Montag, 5. August 2013

selbstverwirklichungszwang, der

Folgender Text ist quasi die Fortsetzung zu Sparflammen-Selbstverwirklichung. Dort ging es um die Qual der (Studienplatz-)Wahl - und um eine getroffene Entscheidung. Und zwar die, all die sicheren Pläne über den Haufen zu werfen. Leute, nun wird's konkret - und spannend:
 
Es ist Samstagabend und sie verbringt den Abend nicht mit ihren Freunden. Schwingt nicht bei den King Kong Kicks die Hüften zu "Not In Love" von den Crystal Castles, sodass die Falten des schwarzen Ausgehkleides, das Spitze in jederlei Hinsicht ist, aufspringen.
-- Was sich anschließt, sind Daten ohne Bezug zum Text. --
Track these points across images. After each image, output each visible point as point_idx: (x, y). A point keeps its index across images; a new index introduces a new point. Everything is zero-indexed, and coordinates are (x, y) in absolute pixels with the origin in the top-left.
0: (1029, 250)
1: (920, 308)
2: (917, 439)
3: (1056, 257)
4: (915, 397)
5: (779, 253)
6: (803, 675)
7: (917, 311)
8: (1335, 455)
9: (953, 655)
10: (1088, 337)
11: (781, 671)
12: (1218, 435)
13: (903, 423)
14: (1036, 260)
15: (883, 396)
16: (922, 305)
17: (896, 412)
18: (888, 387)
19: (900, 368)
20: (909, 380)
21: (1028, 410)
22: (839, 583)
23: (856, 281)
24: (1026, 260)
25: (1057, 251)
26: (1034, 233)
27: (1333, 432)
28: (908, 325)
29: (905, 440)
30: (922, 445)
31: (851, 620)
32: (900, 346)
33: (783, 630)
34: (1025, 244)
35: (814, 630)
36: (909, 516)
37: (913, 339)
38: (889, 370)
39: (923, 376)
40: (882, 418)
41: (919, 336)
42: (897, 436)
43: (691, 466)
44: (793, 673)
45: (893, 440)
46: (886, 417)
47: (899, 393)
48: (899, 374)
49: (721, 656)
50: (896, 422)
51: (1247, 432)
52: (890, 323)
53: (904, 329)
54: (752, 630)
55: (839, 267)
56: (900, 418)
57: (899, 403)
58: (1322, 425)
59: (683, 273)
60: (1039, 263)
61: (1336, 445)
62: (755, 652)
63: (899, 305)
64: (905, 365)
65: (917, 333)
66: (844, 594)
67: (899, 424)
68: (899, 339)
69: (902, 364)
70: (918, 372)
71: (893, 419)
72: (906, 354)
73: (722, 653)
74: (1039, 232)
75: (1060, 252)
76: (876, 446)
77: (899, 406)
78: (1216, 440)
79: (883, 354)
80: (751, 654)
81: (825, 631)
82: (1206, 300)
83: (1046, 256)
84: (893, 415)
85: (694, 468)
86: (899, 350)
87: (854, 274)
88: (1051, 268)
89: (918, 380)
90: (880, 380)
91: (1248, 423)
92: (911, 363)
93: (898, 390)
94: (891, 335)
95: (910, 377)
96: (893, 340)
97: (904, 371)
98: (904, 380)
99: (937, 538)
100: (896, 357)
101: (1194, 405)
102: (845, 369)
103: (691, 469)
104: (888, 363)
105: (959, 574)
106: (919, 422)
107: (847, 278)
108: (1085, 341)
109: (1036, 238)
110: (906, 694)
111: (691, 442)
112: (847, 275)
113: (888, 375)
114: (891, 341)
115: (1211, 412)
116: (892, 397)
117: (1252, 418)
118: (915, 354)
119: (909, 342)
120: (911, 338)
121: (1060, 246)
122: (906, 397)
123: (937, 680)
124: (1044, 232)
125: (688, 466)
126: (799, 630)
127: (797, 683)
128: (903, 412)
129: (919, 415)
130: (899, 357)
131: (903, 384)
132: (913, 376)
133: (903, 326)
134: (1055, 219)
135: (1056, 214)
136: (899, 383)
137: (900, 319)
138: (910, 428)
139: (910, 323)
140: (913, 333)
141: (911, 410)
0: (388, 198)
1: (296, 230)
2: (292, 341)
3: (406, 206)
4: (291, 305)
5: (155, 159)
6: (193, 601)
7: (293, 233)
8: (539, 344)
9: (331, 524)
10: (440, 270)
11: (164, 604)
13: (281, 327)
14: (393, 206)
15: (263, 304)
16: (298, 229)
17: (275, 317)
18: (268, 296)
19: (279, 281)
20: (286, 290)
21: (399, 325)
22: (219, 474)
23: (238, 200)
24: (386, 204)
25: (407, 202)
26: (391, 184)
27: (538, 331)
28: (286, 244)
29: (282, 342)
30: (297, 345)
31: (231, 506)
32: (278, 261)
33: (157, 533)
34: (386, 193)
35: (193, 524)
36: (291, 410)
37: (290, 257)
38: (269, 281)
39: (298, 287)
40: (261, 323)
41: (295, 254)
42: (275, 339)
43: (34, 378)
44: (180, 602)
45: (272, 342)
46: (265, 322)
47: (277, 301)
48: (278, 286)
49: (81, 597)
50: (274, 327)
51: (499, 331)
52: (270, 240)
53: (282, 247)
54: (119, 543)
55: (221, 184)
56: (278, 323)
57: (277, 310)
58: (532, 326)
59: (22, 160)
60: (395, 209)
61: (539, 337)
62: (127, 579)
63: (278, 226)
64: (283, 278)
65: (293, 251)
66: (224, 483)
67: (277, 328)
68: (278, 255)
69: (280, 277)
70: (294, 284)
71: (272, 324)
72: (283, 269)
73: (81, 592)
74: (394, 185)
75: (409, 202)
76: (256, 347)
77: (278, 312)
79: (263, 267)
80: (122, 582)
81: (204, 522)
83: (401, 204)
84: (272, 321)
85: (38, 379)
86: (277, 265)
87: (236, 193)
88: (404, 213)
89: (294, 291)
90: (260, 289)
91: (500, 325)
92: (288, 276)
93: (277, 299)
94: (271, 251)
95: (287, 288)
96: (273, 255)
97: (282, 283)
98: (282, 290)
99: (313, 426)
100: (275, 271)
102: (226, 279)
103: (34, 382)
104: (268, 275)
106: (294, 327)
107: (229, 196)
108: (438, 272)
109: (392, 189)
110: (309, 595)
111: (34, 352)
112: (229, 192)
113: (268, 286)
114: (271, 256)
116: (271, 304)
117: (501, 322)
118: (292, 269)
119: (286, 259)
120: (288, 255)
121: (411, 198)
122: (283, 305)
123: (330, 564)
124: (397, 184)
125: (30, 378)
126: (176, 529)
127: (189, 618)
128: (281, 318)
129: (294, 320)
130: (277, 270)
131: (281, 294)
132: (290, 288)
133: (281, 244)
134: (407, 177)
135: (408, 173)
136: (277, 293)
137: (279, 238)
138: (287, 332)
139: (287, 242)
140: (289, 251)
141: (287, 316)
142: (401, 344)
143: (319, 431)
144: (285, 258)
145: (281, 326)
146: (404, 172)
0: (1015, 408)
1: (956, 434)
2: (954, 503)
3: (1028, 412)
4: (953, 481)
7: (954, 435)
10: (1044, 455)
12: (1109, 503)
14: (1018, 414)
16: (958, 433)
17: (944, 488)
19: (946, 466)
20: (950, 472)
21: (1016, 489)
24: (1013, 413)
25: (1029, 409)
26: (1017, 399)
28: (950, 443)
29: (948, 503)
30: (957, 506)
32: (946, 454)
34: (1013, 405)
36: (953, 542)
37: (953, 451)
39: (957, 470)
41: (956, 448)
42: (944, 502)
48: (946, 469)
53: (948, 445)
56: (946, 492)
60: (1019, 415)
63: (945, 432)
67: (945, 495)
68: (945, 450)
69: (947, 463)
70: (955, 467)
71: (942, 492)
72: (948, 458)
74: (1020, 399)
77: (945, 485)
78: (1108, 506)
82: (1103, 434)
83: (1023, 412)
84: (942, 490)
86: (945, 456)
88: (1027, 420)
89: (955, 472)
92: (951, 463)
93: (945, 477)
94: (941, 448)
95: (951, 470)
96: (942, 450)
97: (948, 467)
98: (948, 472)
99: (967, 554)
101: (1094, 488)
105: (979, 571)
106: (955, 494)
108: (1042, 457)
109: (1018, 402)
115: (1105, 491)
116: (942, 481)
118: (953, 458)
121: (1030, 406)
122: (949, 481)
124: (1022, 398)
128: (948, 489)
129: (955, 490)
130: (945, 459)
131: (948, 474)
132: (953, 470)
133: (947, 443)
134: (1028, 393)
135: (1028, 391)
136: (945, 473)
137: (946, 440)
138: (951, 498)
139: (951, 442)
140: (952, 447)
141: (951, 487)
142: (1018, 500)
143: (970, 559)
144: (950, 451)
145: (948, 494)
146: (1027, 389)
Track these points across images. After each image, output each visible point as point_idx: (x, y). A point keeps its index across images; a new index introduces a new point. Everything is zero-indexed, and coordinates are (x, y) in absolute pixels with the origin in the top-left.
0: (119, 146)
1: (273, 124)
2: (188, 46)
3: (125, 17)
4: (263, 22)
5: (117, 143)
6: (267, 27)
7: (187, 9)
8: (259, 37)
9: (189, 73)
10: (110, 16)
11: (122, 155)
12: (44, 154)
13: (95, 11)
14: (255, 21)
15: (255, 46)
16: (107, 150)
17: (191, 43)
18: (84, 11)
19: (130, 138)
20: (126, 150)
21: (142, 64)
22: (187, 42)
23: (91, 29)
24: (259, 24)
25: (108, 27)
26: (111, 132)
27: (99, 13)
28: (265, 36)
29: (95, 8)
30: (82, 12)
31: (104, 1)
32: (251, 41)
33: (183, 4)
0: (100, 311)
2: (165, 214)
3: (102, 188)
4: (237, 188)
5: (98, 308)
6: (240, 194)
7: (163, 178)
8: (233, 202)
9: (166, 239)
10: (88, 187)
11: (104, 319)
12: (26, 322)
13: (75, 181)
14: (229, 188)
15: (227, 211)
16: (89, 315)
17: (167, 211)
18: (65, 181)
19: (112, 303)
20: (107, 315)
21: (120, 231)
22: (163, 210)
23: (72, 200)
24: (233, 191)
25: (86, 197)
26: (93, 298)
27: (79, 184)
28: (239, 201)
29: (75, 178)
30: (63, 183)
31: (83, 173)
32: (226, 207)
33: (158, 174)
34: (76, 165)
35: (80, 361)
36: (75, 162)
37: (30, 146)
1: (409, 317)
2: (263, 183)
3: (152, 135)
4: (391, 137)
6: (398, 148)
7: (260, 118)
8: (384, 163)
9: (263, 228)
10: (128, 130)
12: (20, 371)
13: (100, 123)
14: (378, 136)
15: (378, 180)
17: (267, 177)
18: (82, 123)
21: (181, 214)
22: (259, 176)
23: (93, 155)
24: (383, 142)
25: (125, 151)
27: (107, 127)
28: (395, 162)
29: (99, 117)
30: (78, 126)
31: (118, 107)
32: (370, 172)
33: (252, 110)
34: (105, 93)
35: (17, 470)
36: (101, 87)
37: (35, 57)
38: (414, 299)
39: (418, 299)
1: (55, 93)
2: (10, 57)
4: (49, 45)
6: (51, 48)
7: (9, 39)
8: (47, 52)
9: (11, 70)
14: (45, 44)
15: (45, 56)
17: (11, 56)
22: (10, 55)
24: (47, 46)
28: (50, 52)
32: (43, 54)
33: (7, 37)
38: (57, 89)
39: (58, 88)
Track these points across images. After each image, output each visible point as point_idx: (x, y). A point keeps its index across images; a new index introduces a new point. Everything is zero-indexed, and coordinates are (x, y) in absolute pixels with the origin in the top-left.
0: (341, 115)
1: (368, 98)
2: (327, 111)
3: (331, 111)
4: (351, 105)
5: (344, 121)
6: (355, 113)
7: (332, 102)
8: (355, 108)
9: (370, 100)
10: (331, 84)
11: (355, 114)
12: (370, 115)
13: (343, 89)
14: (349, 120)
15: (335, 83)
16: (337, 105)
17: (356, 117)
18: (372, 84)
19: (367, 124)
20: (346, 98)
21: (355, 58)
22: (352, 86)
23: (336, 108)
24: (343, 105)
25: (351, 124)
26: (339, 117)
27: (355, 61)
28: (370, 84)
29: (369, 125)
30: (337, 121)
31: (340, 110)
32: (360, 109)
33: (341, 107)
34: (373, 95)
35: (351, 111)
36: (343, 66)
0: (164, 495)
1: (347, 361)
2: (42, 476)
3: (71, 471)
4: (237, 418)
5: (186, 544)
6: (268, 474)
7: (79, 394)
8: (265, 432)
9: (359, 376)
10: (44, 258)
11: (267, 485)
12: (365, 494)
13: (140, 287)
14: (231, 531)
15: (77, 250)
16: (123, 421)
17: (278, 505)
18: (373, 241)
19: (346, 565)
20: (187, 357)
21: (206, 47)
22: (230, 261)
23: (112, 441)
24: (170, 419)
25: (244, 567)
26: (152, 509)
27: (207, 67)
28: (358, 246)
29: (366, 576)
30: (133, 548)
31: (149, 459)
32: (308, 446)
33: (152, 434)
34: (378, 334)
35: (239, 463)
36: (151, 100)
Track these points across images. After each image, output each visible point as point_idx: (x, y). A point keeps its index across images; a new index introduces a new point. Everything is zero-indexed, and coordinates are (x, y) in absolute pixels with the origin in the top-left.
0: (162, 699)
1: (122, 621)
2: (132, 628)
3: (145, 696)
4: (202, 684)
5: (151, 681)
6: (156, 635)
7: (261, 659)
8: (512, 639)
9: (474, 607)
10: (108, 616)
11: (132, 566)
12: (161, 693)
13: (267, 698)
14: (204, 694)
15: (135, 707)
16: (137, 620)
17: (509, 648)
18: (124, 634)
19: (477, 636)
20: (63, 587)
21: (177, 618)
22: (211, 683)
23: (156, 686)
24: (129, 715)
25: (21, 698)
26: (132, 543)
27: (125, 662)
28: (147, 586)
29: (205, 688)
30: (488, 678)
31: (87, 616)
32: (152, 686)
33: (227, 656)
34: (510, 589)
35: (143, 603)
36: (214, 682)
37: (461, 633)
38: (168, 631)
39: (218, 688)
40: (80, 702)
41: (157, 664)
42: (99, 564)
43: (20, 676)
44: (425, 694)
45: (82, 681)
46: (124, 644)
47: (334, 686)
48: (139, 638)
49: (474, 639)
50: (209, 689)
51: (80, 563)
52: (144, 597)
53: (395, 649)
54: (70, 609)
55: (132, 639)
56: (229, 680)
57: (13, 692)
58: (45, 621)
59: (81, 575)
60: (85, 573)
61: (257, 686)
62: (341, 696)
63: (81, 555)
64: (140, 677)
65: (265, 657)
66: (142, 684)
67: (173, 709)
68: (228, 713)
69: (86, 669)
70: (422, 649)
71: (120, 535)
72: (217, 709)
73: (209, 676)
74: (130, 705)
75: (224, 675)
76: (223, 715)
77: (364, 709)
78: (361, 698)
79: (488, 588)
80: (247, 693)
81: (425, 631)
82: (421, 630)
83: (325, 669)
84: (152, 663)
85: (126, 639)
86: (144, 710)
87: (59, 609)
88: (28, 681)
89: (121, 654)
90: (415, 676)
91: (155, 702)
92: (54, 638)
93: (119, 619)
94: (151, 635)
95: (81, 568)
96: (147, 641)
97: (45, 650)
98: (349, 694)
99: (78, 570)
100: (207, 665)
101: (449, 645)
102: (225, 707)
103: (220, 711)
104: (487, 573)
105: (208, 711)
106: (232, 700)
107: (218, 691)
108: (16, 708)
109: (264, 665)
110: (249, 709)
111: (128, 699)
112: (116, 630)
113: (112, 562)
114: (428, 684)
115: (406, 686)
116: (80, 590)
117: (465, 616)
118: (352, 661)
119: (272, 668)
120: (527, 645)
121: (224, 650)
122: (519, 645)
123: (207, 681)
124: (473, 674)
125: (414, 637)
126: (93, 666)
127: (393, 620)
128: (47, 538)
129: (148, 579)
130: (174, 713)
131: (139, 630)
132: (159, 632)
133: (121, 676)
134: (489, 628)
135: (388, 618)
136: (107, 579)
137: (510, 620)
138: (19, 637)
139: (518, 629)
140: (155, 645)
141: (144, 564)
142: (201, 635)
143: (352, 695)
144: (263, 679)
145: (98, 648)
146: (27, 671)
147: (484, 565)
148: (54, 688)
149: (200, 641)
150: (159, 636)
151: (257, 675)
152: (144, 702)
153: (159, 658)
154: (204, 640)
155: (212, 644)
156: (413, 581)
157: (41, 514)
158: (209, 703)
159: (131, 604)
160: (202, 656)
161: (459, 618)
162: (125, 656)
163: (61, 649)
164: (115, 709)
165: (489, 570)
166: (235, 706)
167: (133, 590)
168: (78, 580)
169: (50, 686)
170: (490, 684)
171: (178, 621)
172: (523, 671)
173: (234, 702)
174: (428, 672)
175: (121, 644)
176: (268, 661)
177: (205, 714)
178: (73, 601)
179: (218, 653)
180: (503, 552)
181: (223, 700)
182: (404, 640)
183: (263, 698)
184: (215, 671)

Und verliebt sich nicht unsterblich in den gut und zugleich wirr aussehenden Lebenskünstler, dessen Stempel auf dem Handrücken noch nicht getrocknet sein kann, weil sein Erscheinen ein Ereignis der vergangenen 2 Minuten ist.


Es ist Samstagabend und sie verbringt den Abend zwischen Immobilienscout24 und WG gesucht, vagen Vorstellungen und konfliktreichen Kompromissen, großen Plänen und größer werdender Zeitnot - oder kurz: auf Wohnungssuche. Wer im Netz nach Wohnungen fischt, muss nicht gut aussehen: Sie trägt ein ausgewaschenes T-Shirt und eine abgeliebte, rosa Schlafanzuhose, die sie durch ihre Jugend begleitet hat. Auf ihrem Gesicht wirkt eine Entspannungsmaske mit Kiwi-Litschiduft ein. Ob sie wirkt, kann sie nicht sagen - sie könnte es aber gebrauchen. Denn es sind nicht nur lichtdurchflutete, bezahlbare, renovierte Quadratmeter Wohnfläche, die sie sucht - sondern auch Orientierung, Halt - aber nicht an bunten Strohhalmen, die aus Cocktailgläsern emporragen. Klar sind nur die Fakten, die der Kopf schwarz auf weiß registriert hat, das Herz aber erst sortieren, kategorisieren, interpretieren muss: Sie wird Klassenzimmer gegen Hörsaal tauschen. Klassenkameraden gegen Kommilitonen. Schulwissen gegen Journalistik. Schleswig-Holstein gegen Nordrhein-Westfalen. Heimat gegen ... Zuhause.

Spätestens in zwei Monaten, wenn sie mit erstsemestertypischer Unsicherheit und ihrer Umhängetasche im Schoolbag-Look (die sie schon erkauft hatte, bevor sie überhaupt wusste, dass zwischen Heimat und Universität vier Autostunden liegen würden) über den Campus Nord der TU Dortmund läuft, wird sie begreifen: Ab jetzt, ab hier, ab genau diesem Atemzug wird die geplante Zukunft zur gelebten Gegenwart. Ein seltsames Gefühl - vielleicht sogar ein ganz für sich selbst interpretiertes I'm-A-Legal-Alien-Gefühl, das Sting 1988 besang. Vielleicht schließen sich Ankommen und Auf der Stecke bleiben - irgendwo auf der A1 zwischen Bremen und Osnabrück - nicht aus. Vielleicht. Vielleicht. Sie will keine wirren Spekulationen, vorschnellen, persönlichen Bedeutungen hinter der Tatsache, dass der erste Eintrag, der sich beim Eintippen ihrer zukünftigen Heimatstadt ins Google-Suchfeld ergibt, der eines Fußballvereins ist, keine wilden Mutmaßungen - nur Mut. Und die Gewissheit, dass dort, wo ein Wille ist, sich auch ein Weg findet - egal, ob er über eine menschenüberfüllte Tanzfläche oder einen Universitätscampus führt.